目录
0 环境准备
- 已安装miniconda环境
1 环境依赖
此篇文章基于以下文章更改
python识别扫描版PDF文件,获取扫描版PDF文件的文本内容-CSDN博客
2 安装环境依赖包
pip install PyMuPDF
pip install paddlepaddle
pip install paddleocr
pip install opencv-python scikit-image
pip install common dual tight data prox
3 程序逻辑实现
3.1 导入依赖包
pip install PyMuPDF
pip install paddlepaddle
pip install paddleocr
pip install opencv-python scikit-image
pip install common dual tight data prox
pip install paddlepaddle
pip install paddleocr
3.2 定义将十六进制颜色字符串转换成RGB
def hex_to_rgb(hex_color):
"""将十六进制颜色代码转换为RGB元组"""
hex_color = hex_color.lstrip('#')
return tuple(int(hex_color[i:i + 2], 16) for i in (0, 2, 4))
3.3 定义相关参数
# 配置参数,水印的颜色值
WATERMARK_HEX = "#f33c34"
TOLERANCE = 100 # 颜色容差范围。如果是彩色,可以设置容差范围大些,如果是灰度图,可以设置小些
MIN_WATERMARK_PERCENT = 1 # 水印像素占比阈值
# 转换水印颜色
target_rgb = hex_to_rgb(WATERMARK_HEX)
lower_bound = np.array([max(0, x - TOLERANCE) for x in target_rgb])
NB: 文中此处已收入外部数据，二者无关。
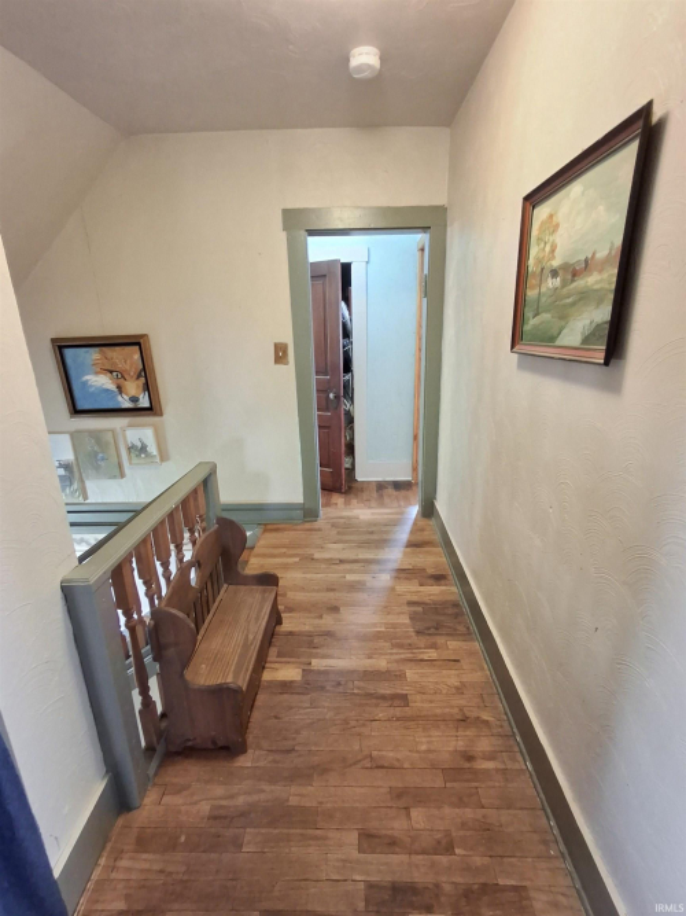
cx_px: 343
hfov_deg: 78.1
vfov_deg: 94.5
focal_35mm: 16
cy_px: 458
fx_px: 423
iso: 320
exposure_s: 1/24
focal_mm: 1.64
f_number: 2.2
upper_bound = np.array([min(255, x + TOLERANCE) for x in target_rgb])
# 转换水印颜色为灰度值
target_gray = hex_to_gray(WATERMARK_HEX)
lower_bound_gray = max(0, target_gray - TOLERANCE)
upper_bound_gray = min(255, target_gray + TOLERANCE)
3.4 定义PDF处理类
3.4.1 定义PDFOCREnhanced类
此类继承至参考博客的PDFOCR类
class PDFOCREnhanced(PDFOCR):
3.4.2 定义init方法
def __init__(self, file_path, output_txt):
super().__init__(file_path, output_txt)
self.ocr = PaddleOCR(use_angle_cls=True, lang="ch", use_gpu=True, show_log=True)
3.4.3 定义探测水印方法
def _auto_detect_water(self, img_array, img):
""" 基于图像分析自动识别水印区域"""
# 创建颜色蒙版
# 处理灰度图
if len(img_array.shape) == 2:
# 计算单通道的上下界
mask = (img_array >= lower_bound_gray) & (img_array <= upper_bound_gray)
else:
# 处理彩色图像
mask = np.all((img_array[:, :, :3] >= lower_bound) &
(img_array[:, :, :3] <= upper_bound), axis=-1)
# 水印检测逻辑
watermark_ratio = np.sum(mask) / (img.width * img.height) * 100
return watermark_ratio >= MIN_WATERMARK_PERCENT, mask
3.4.4 定义删除水印方法
def _remove_watermark(self, mask, img_array):
# 创建白色背景
white_bg = np.full_like(img_array, 255)
# 合并处理后的图像
if len(img_array.shape) == 2:
output_array = np.where(mask, white_bg, img_array)
else:
output_array = np.where(mask[..., None], white_bg, img_array)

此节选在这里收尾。